Comparative assessment of toxicities of mainstream smoke from commercial cigarettes.

Three cigarette types were compared using an experimental approach for quantifying selected toxicological effects of diluted fresh whole cigarette mainstream smoke in vitro. The test procedure involved automatic smoking of cigarettes according to the FTC/ISO standard, online monitoring of generated smoke aerosols with respect to particulate and gas-phase components, and direct exposure of a human type II-like lung cell line (A549) using exposure conditions relevant to human smoking. Test specimens were the K1R4F standard research cigarettes (9.2 mg tar/cigarette) and two commercial European light filter cigarettes (brand 1, brand 2) having the same tar content (7.0 mg/cigarette). As a representative of the toxicological effect of smoke, intracellular reduced glutathione was analyzed directly after exposure of cells. Results revealed statistically significant different quantitative effects with regard to glutathione depletion when comparing whole smoke and filtered smoke from all three cigarettes. ED50 values revealed a depletion of reduced glutathione by brand 1 cigarettes that was more than twice the depletion caused by brand 2 cigarettes on a per cigarette basis. Also, quantitatively different effects were found on a per particle and on a per CO concentration basis using whole or filtered smoke from the cigarettes. We conclude that the methods we employed provide sensitive and reproducible ways of detecting differences in the toxicological action of smoke from various types of cigarettes.

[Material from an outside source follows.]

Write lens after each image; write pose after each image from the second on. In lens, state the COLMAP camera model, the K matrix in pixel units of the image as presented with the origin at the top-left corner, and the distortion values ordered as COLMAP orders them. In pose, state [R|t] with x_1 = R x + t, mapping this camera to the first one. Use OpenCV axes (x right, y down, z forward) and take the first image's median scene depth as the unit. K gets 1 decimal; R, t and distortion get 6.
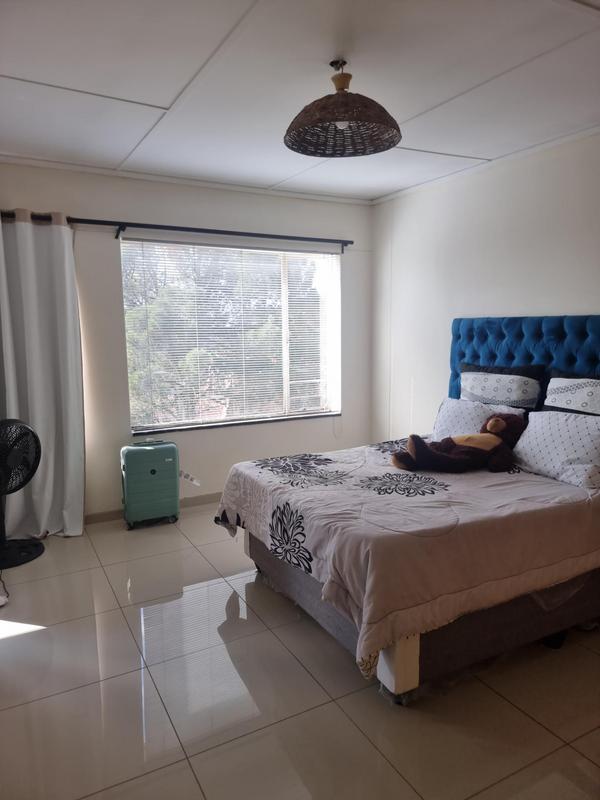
lens RADIAL K [[552.7, 0, 298.7], [0, 552.7, 399.2], [0, 0, 1]] dist [0.036312, 0.001334]
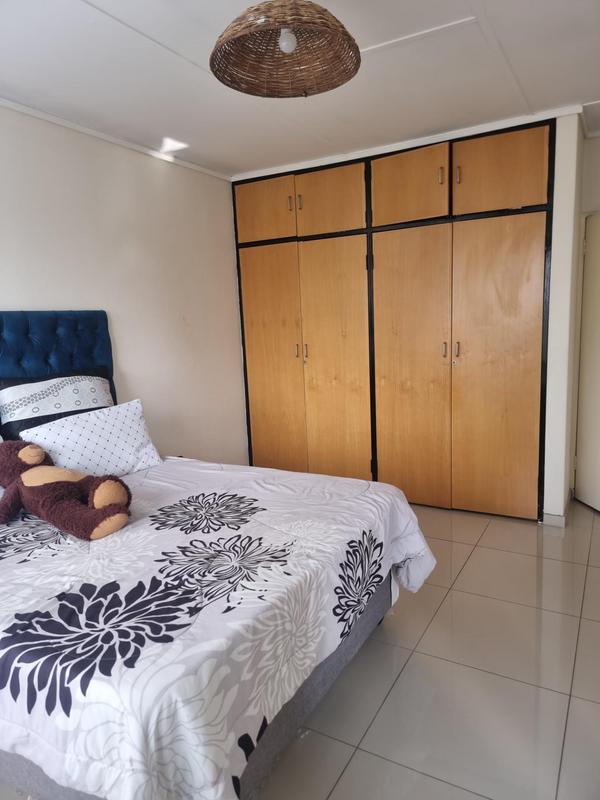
lens RADIAL K [[552.7, 0, 298.5], [0, 552.7, 401.1], [0, 0, 1]] dist [0.036312, 0.001334]
pose [[-0.528437, -0.098082, 0.843288, -0.522049], [0.169212, 0.961206, 0.217832, -0.145061], [-0.831938, 0.257804, -0.491340, 1.221391]]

Exposure of human lung cells to inhalable substances: a novel test strategy involving clean air exposure periods using whole diluted cigarette mainstream smoke.

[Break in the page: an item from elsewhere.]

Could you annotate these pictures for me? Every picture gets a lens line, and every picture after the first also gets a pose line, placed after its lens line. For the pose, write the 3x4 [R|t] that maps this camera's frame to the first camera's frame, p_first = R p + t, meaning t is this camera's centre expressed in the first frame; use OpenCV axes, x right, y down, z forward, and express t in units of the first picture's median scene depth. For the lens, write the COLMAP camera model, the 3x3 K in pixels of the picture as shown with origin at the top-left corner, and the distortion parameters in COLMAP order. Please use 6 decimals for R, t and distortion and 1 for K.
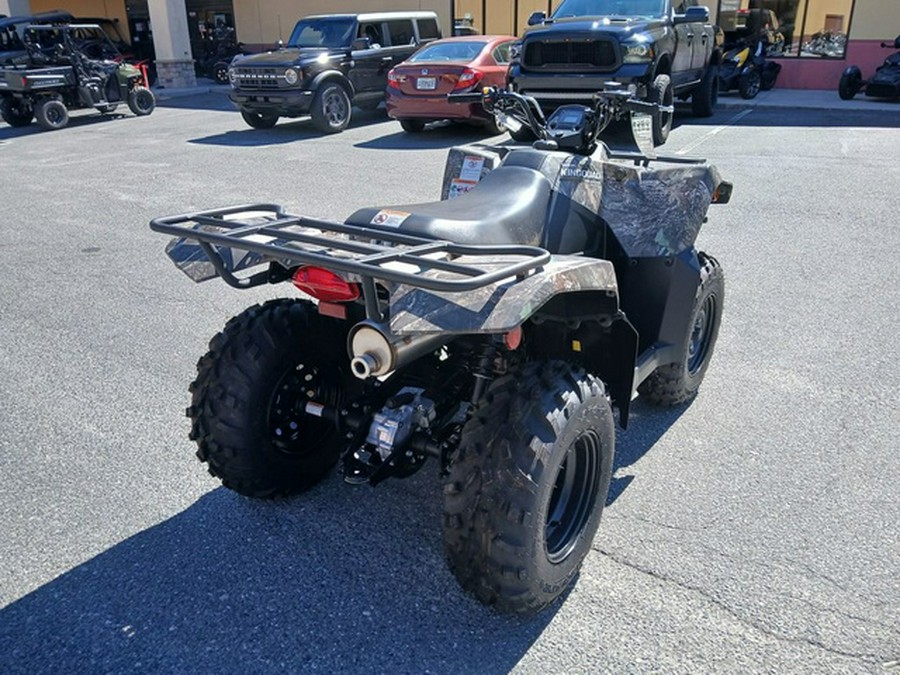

An experimental approach was established for the validation of an in vitro test system for complex environmental test atmospheres consisting of both gaseous substances and particulates. Smoke from two different cigarette types (generated by an automatic cigarette-smoking machine) was employed to assess both the sensitivity and the specificity of the system. The smoke was diluted with synthetic air and used to expose human lung cells grown on microporous membranes. Cells were exposed alternately to diluted cigarette smoke and pure synthetic air. The effect of diluted smoke was assessed without humidification, addition of CO2, or any other physical or chemical modification of the smoke. The experimental setup included online monitoring of the gas phase (by analysis of CO concentration) and particulate phase (by light-scattering photometry). Replicate experiments confirmed a reproducible generation and dilution of the smoke and a smoke age of about 7 s at the time it came into contact with the cells. Experiments using human lung cells revealed that smoke from the two different cigarette types induced different levels of dose-dependent toxicity. A cell exposure of 6 min using 6 alternating smoke and synthetic air periods was sufficient to cause different effects as measured by intracellular glutathione content. The fact that the system could differentiate between two different types of cigarette smoke demonstrated its high sensitivity and specificity. The system offers new ways to test native complex gaseous and aerosol mixtures in vitro using short exposure times and very small amounts of test substances.